If you want to get HTTP redirections on a generic Unix system with
existing tools, the best way I know of to do this is to abuse curl
along with some other things:
curl -siI "$URL" | grep -i '^location:' | awk '{print $2}' | tr -d '\r'
Put plainly, this is a hack. We aren't actually getting the redirection
as such; we're getting curl
to make a request that should only
have headers, dumping the headers, and then trying to pick out the
HTTP redirection header. We aren't verifying that we actually got
a HTTP redirect status code and I think that the server could do
wacky things with the Location:
header as well, and we certainly
aren't verifying that the server only gave us headers. Bits of this
incantation evolved over time as I ran into limitations in it; both
the case-independent grep
and the entire tr
were later additions
to cope with unusual servers. The final nail here is that curl
on Fedora 21 has problems talking to CloudFlare HTTPS sites and that
affects some specialized URL shorteners I want to strip redirections
from.
(You might think that servers will never include content bodies
with HEAD
replies, but from personal experience I can say that a very similar
mistake is quite easy to make in a custom framework.)
The right solution here is to stop torturing curl and to get or write a specialized tool to do the job I want. This tool would specifically check that we got a HTTP redirection and then output only the target URL from the redirect. Any language with a modern HTTP framework should make this easy and fast to write; I'd probably use Go just because.
(In theory I could also use a more focused 'make HTTP request and extract specific header <X>' tool to do this job. I don't know if any exist.)

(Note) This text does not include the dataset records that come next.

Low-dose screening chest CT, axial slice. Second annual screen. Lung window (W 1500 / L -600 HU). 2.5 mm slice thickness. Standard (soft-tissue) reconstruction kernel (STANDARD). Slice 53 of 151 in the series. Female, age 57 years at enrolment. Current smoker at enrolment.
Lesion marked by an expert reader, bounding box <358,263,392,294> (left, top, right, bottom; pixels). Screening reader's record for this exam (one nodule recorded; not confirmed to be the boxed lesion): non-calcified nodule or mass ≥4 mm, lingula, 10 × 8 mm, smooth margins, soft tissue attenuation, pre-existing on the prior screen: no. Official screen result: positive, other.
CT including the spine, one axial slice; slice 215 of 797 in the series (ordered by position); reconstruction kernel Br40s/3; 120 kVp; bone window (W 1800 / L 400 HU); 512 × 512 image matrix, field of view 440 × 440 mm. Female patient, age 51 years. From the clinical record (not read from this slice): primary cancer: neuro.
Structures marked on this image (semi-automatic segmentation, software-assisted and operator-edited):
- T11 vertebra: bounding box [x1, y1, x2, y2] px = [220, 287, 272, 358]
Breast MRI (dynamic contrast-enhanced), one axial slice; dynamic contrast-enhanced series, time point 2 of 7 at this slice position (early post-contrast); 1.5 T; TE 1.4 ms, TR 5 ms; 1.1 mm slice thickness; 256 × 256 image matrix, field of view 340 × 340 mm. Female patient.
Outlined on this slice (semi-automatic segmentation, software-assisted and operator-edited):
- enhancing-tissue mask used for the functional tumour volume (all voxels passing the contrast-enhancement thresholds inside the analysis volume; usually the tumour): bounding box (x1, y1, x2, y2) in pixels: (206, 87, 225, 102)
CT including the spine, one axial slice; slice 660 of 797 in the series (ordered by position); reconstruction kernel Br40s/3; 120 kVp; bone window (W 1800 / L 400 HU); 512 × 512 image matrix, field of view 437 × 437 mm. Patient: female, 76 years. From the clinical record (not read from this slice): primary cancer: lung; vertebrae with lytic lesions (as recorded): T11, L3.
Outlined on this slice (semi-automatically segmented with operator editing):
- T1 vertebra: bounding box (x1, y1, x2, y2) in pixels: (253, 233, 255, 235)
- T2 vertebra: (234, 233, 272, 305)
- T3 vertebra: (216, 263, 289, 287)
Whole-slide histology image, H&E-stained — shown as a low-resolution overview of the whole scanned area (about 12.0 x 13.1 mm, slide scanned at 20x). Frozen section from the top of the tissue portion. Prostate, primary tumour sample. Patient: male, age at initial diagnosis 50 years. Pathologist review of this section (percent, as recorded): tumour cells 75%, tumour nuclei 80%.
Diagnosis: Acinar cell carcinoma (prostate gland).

Why didn't I write a custom tool when I started, or at least when
I started running into issues with curl
? Because each time it
seemed like less work to use existing tools and hack things up a
bit instead of going all the way to writing my own. That's one of
the temptations of a Turing tar pit; every step into the tar can
feel small and oh so reasonable, and only at the end do you realize
that you're well and truly mired.
(Yes, there are drawbacks to writing custom tools instead of bending standard ones to your needs. That's something for another entry, though.)
PS: writing custom tools that do exactly what you want and what
your script needs also has the side effect of making your scripts
clearer, because there is less code that's just there to wrap and
manipulate the core standard tool. Three of the four commands in
that 'get a redirection' pipeline are just there to fix up curl
's
output, after all.
|
|